South Florida girl who needed rare blood to battle cancer now in remission

FORT LAUDERDALE, FLA. (WSVN) - A South Florida girl who was in need of rare blood donations to help battle an aggressive cancer is now in remission.

Zainab Mughal, 4, made national headlines after a worldwide search for blood donors with a special blood type amid her battle with an aggressive form of cancer called neuroblastoma.

“There is no evidence of disease in Zainab at this stage,” said Dr. Iftkar Hanif of Joe DiMaggio Children’s Hospital.

“She is a super strong girl,” said Miriam Mughal, Zainab’s mother.

“We all see this as a true miracle,” said Raheel Mughal, Zainab’s father.

Zainab is a South Florida girl with some of the rarest blood in the world.

She is missing a common antigen called “Indian B,” which most people have in their blood. Because she is missing the antigen, she could only receive blood from people who were also missing the antigen or her body will reject the blood.

“The only people who are likely to be missing that antigen are people who are Indian, Iranian or Pakistani descent,” said One Blood spokesperson Susan Forbes. “Of those populations, only 4% are likely to be missing the Indian B antigen.”
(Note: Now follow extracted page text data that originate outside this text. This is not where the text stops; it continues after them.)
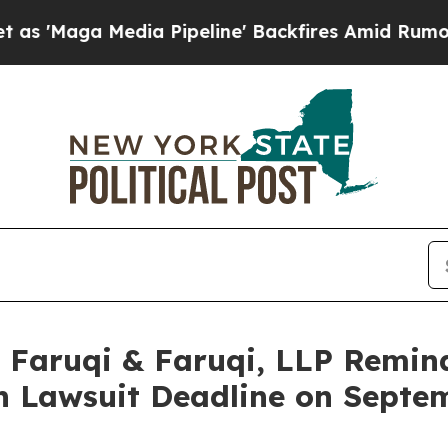
dia Pipeline' Backfires Amid Rumors Trump Will
aruqi & Faruqi, LLP Remind
ion Lawsuit Deadline on Septe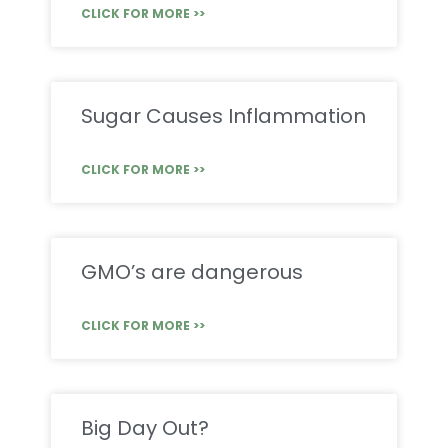
CLICK FOR MORE >>
Sugar Causes Inflammation
CLICK FOR MORE >>
GMO’s are dangerous
CLICK FOR MORE >>
Big Day Out?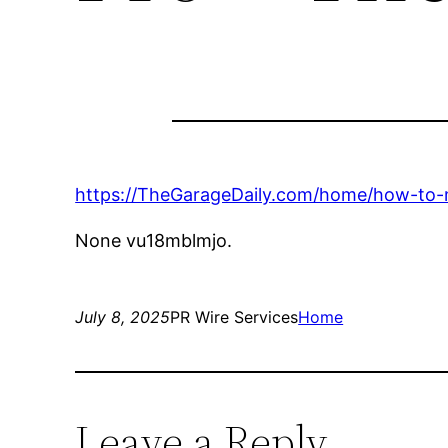
https://TheGarageDaily.com/home/how-to-m
None vu18mblmjo.
July 8, 2025
PR Wire Services
Home
Leave a Reply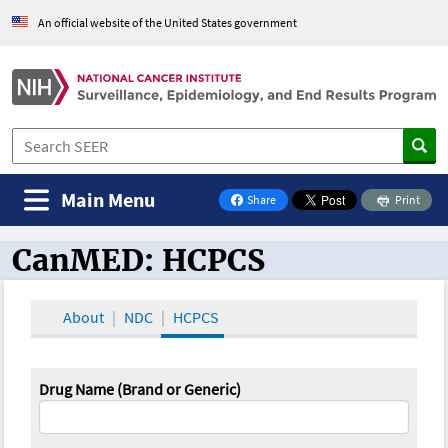
An official website of the United States government
Main Menu
Share
Print
on Facebook
CanMED: HCPCS
CanMED and the Oncology Toolbox
About
NDC
HCPCS
Drug Name (Brand or Generic)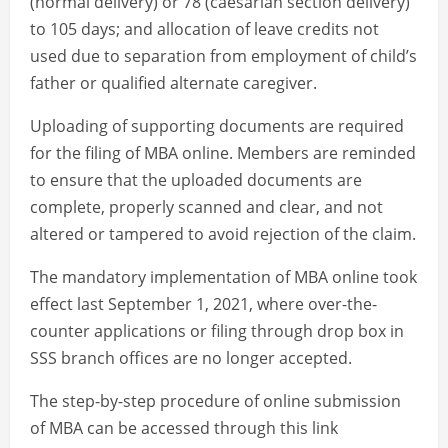
(normal delivery) or 78 (caesarian section delivery)
to 105 days; and allocation of leave credits not
used due to separation from employment of child’s
father or qualified alternate caregiver.
Uploading of supporting documents are required
for the filing of MBA online. Members are reminded
to ensure that the uploaded documents are
complete, properly scanned and clear, and not
altered or tampered to avoid rejection of the claim.
The mandatory implementation of MBA online took
effect last September 1, 2021, where over-the-
counter applications or filing through drop box in
SSS branch offices are no longer accepted.
The step-by-step procedure of online submission
of MBA can be accessed through this link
After a global call to action, One Blood, a South Florida non-profit, shared the happy update after making it their mission to spread the word and find Zainab the help she needed.

“You know, the world literally responded to help save Zainab’s life,” said Forbes.

When Zainab’s story went viral and after partnering with the American Rare Donor Program, One Blood managed to find three donors immediately.

“We’ve never had such an outreach to a certain population to try to get them to try and find donors,” said Sandra Nance of the American Red Cross.

Doctors tested more than 4,000 units of blood samples, and they managed to find five perfect matches from across the world. The donors all consistently donated as soon as they were eligible to help ensure Zainab had the supply needed to help her get through her cancer treatments.

“It was a remarkable effort,” said Hanif. “I mean, I could have never imagined that we’d get a blood unit from England and brought into this country, leave alone this entire country, the USA, but we also got blood from other countries. It was an international search, and fortunately for this girl, we were able to get enough units.”

According to OneBlood, Zainab received more than a dozen blood and platelet transfusions. Doctors said it would not have been possible for her to have endured the chemotherapy, surgery and two bone marrow transplants without the blood.

Now, a year-and-a-half after being diagnosed with cancer, Zainab is in remission and recently celebrated her fourth birthday.

“Thank you, blood donor,” said Zainab.

OneBlood said there are other patients in similar situations as Zainab and voiced the need for more people to donate and increase the donor population.

“Zainab’s story has brought unprecedented global attention to the need for a diverse blood supply,” said Forbes. “There are many other patients, just like Zainab, who have extraordinarily rare blood needs. Finding compatible blood for these patients comes down to genetics. The only way to find specially matched blood for these patients is to increase the diversity of the donor population.”

One Blood urges people to donate blood frequently to help those like Zainab or others with more common blood types.